Felipe, 29 anos, está fazendo o doutorado pelo Departamento de Letras Orientais da USP e atualmente mora na Espanha, com uma bolsa de doutorado sanduíche – termo usado quando parte da pesquisa é feita em outra instituição. Ele fez o mestrado em árabe na USP e desde a época estuda o árabe marroquino. No doutorado resolveu pesquisar a dialetologia árabe da região marroquina de Essaouira. “Desde o século 19 não temos nenhum estudo do árabe falado na cidade de Essaouira e entornos”, contou.
O estudante também não tem origem árabe, mas conta que foi criado no bairro do Horto Florestal, na capital paulista, no qual convivia muito com árabes e descendentes. “Sempre quis ensinar inglês, mas depois que entrei no árabe (da USP) descobri um mundo à parte”, afirma Felipe. Ele já trabalhou como professor do idioma, com tradução e interpretação, inclusive de forma voluntária com refugiados. Quando voltar ao Brasil para terminar o doutorado, em setembro deste ano, a sua intenção é seguir lecionando. Ele ainda pretende se tornar pesquisador no ensino superior e atuar como intérprete voluntário em organizações voltadas aos refugiados.
Christina, 37 anos, fez faculdade de Jornalismo na Pontifícia Universidade Católica (PUC-SP) e mestrado na Universidade de Barcelona. O doutorado, no entanto, foi concluído no ano passado, na USP. O trabalho foi uma biografia intelectual do poeta brasileiro de ascendência libanesa Jamil Almansur Haddad. “Meu interesse por esses autores imigrantes ou descendentes de imigrantes começou no mestrado”, diz. O tema do mestrado dela foi um estudo comparativo do trabalho do escritor brasileiro Alberto Mussa e do libanês Elias Khoury.
Muitos destes estudantes que passaram pela graduação ou pós-graduação em árabe na USP tiveram experiências no mundo árabe. Christina viajou a turismo para a região, mas por períodos longos e para três países: Líbano, Síria e Marrocos. Felipe estudou no Marrocos durante o mestrado. Jemima estudou no Marrocos no final da graduação e em Omã no ano passado. Vitória, que está no final da graduação, também quer uma experiência em Omã.
Há trabalho
A chefe do Departamento de Letras Orientais afirma que atualmente há mercado de trabalho para quem estuda árabe no Brasil. Ela cita a abertura comercial que ocorreu do Brasil para os países árabes de cerca dez anos para cá, gerando demanda para a tradução de rótulos e embalagens de produtos para exportação, o interesse maior das editoras por traduções de obras árabes e as escolas que ensinam árabe. A própria Safa Jubran fez traduções de materiais para grandes empresas em árabe. “Agora posso enviar para um aluno, já tem gente preparada”, comemora.

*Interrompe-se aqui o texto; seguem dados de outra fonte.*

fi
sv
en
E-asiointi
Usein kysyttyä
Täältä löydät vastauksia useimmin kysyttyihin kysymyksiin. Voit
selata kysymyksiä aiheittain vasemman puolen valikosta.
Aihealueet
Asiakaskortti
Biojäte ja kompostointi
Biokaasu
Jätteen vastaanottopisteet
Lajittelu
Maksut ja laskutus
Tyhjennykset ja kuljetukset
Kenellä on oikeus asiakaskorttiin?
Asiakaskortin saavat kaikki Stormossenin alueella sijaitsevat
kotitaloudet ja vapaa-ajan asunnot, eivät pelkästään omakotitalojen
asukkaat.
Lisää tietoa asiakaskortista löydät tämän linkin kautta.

Para entrar no curso de graduação em Letras com habilitação em árabe é preciso passar pelo vestibular. Ao final do primeiro ano, o aluno terá a chance de optar pelo idioma, segundo um ranqueamento das notas obtidas nessa fase básica. A graduação é oferecida no turno matutino. Jubran acredita que desta maneira o curso atrai um perfil de aluno com mais tempo para se dedicar às pesquisas.

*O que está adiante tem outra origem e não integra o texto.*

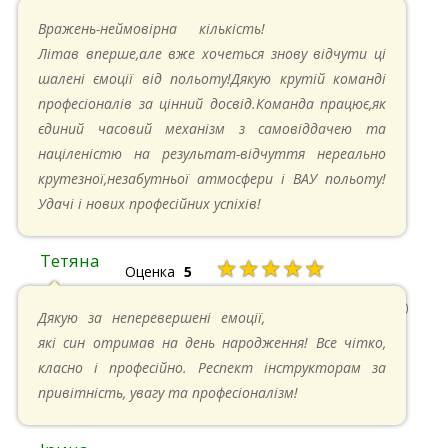
26.05.2024 в 11:21
Вражень-неймовірна кількість!
Літав вперше,але вже хочеться знову відчути ці
шалені ємоції від польоту!Дякую крутій команді
професіоналів за цінний досвід.Команда працює,як
єдиний часовий механізм з самовіддачею та
націленістю на результат-відчуття нереально
крутезної,незабутньої атмосфери і ВАУ польоту!
Удачі і нових професійних успіхів!
Тетяна
★★★★★
Оценка
5
13.05.2024 в 11:30
Дякую за неперевершені емоції,
які син отримав на день народження! Все чітко,
класно і професійно. Респект інструкторам за
привітність, увагу та професіоналізм!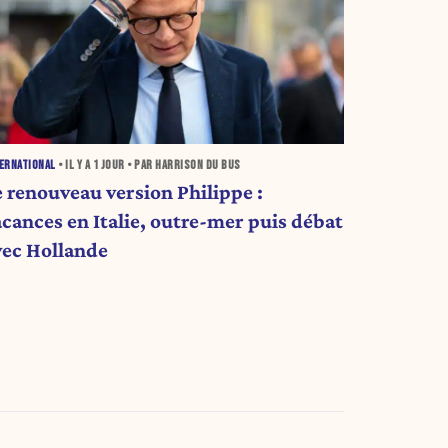
ERNATIONAL
• IL Y A
1 JOUR
• PAR HARRISON DU BUS
e renouveau version Philippe :
acances en Italie, outre-mer puis débat
vec Hollande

Para entrar no mestrado e no doutorado em árabe há prova eliminatória de língua estrangeira, depois uma prova escrita de conhecimentos gerais. O processo final é uma banca com apresentação do projeto. Há seleção para bolsas da Coordenação de Aperfeiçoamento de Pessoa de Nível Superior (Capes), mas elas não abrangem o número total de estudantes. Os alunos precisam cursar algumas disciplinas na pós, além de realizar a pesquisa.

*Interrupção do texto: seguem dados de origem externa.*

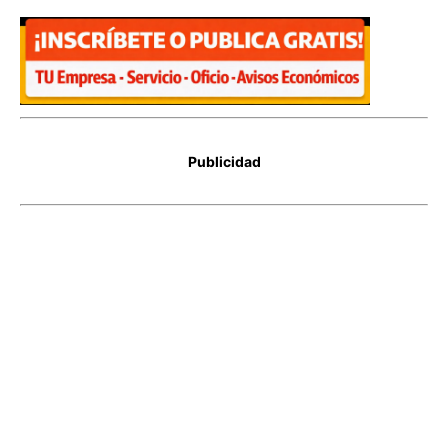
Publicidad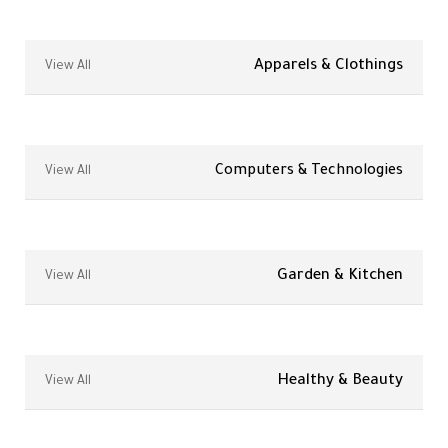
Apparels & Clothings
View All
Computers & Technologies
View All
Garden & Kitchen
View All
Healthy & Beauty
View All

O programa de pós-graduação se chama Estudos Judaicos e Árabes, mas está tramitando a mudança de nomenclatura para que ele abranja também outras áreas e passe a se chamar Línguas Estrangeiras e Tradução, com a sigla LATRAS. As linhas de pesquisas voltadas para o árabe, porém, seguirão existindo da mesma maneira.
Além dos idiomas ensinados na graduação, o Departamento de Letras Orientais também oferece cursos extracurriculares para a comunidade, de turco, checo, húngaro e hindi.